Süleyman Paçaman ise bir senedir dalgakıran ile ilgili projelerini yürüttüklerini dile getirerek şunları söyledi: “Yayla Limanı’nın yapılmasından sonra tahribatın görüntüsü ortada zaten. En az 30 metre kumsal olan yerde kumsal kalmadı. Geçen sene bu zamanlarda da bunun üzerine gideceğimizi bildirmiştik. Bu çabayı her platformda da gösteriyorum. Yayla için bir çalışma platformu kuruldu. Bu komisyonda da neler yapılabilir konuşuldu. Okan vekilimiz bir soru önergesi hazırladı, önergeye gelen yanıt, işin kolaylığını gösterdi. Fakat bürokrasiye takıldı. Proje, yatırım programına alınmış, ama sit alanı statüsü beklenmiş. Sit alanı statüsünden sonra 7 dalgakıran kolaylıkla hayata geçirilecek bir proje. İnanın kısa sürede kumsalın geri kazanılması öngörülüyor. Olması gereken, 2010 yılında sit alanı statüsü verilmeyen projenin, siyaset gözetmeksizin, hayata geçirilmesi. Kendimizi Ankara’ya anlatmamız gerekiyor. 10 senedir Yayla Sakinleri bunu bekliyor. Çabamızı gösteriyoruz. Okan vekilimiz de Ankara’da mücadele veriyor. Çözüm basit, bürokrasiyi aşmamız gerekiyor.”

BALIKÇI BARINAĞI…

Heyet daha sonra Yayla Sahili’nde bulunan Balıkçı Barınağı’ndaki alanda incelemelerde bulundu.
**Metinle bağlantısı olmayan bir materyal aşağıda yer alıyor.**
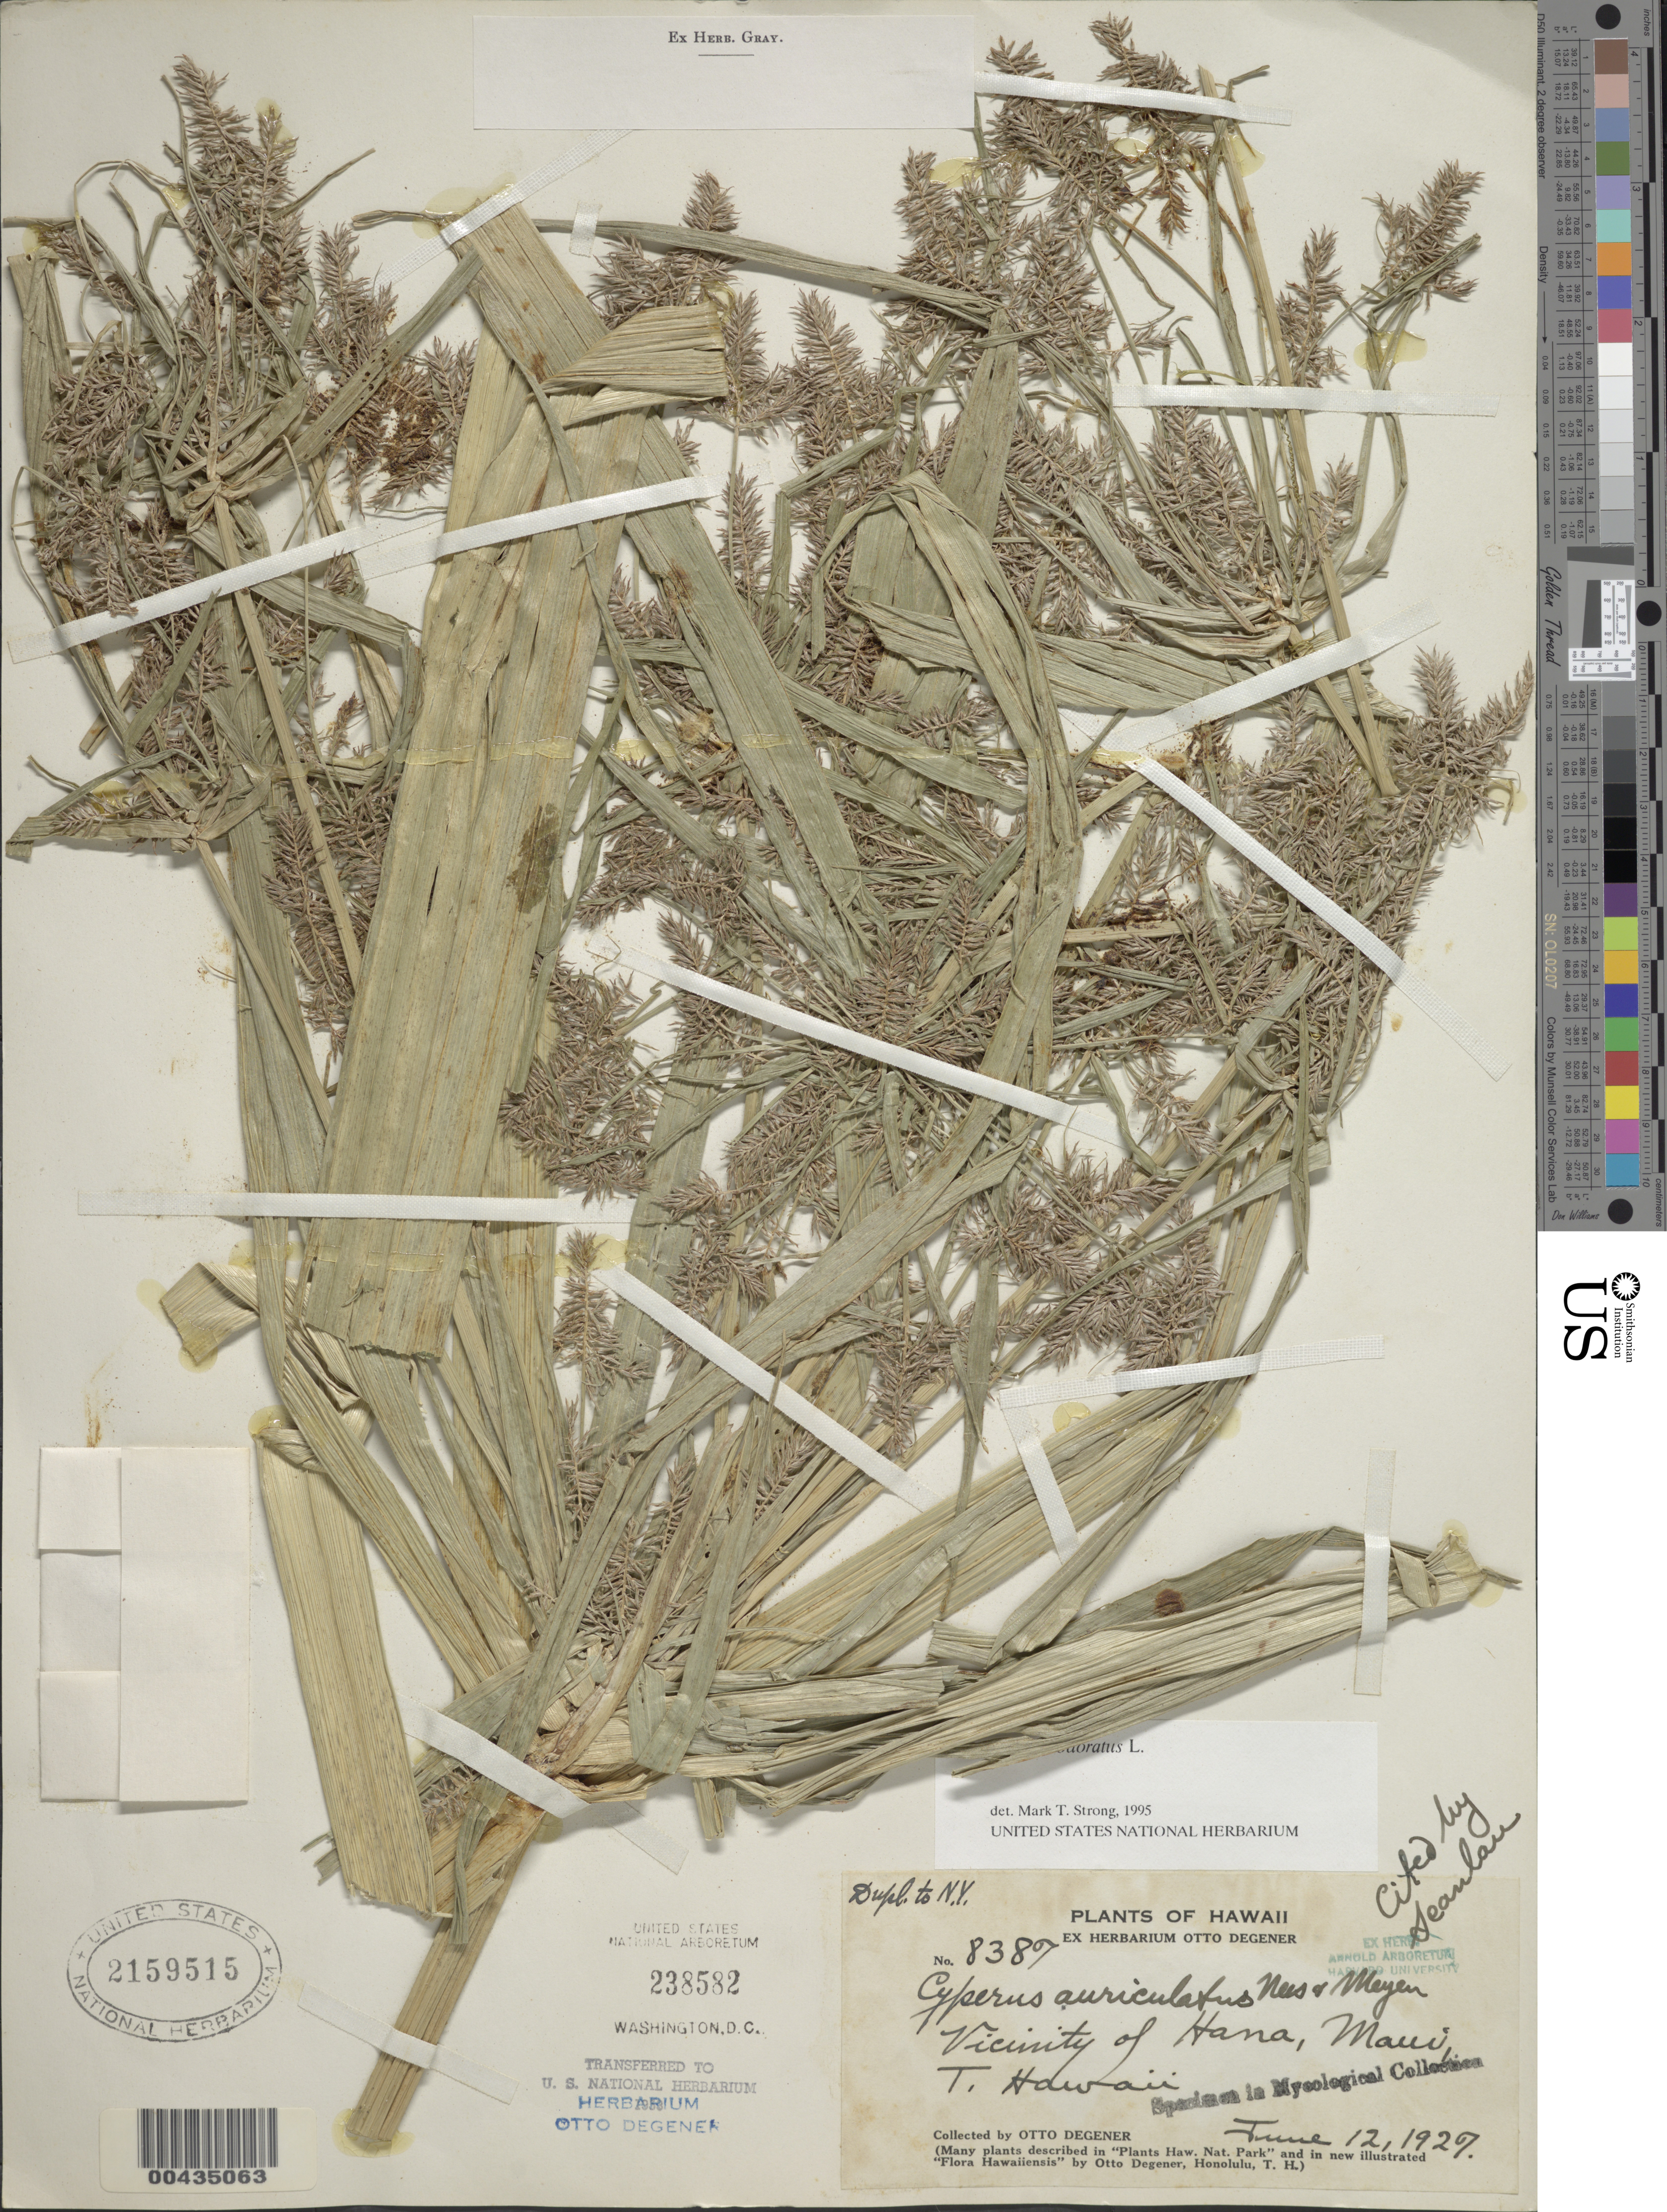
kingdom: Plantae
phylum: Tracheophyta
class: Liliopsida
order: Poales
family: Cyperaceae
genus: Cyperus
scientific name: Cyperus prescottianus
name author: Hook. & Arn.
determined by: Wagner, W. L., (BOT), Smithsonian Institution - National Museum of Natural History (UNITED STATES)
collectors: O. Degener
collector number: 8387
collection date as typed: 12 Jun 1927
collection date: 1927-06-12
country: United States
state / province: Hawaii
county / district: Maui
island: Maui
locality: Vicinity of Hana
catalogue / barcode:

Recep Pekcan buradaki açıklamasında, “Burada çok kötü bir koku var ve insanlar evlerinin balkonlarında yemek yemeğe çalışıyorlar. Rezalet bir durum. Bu alanın Keşan Belediyesi tarafından bu talaşların acilen temizlenmesi gerekiyor. Burada bazı evlerin duvarlarının zarar görmüş durumda. Buraya 7 tane mendirek yapılmalı. Kalıcı çözüme kavuşmalı. Yayla’da gerekli çalışmalar yapılarak, buranın kurtarılması lazım” şeklinde konuştu.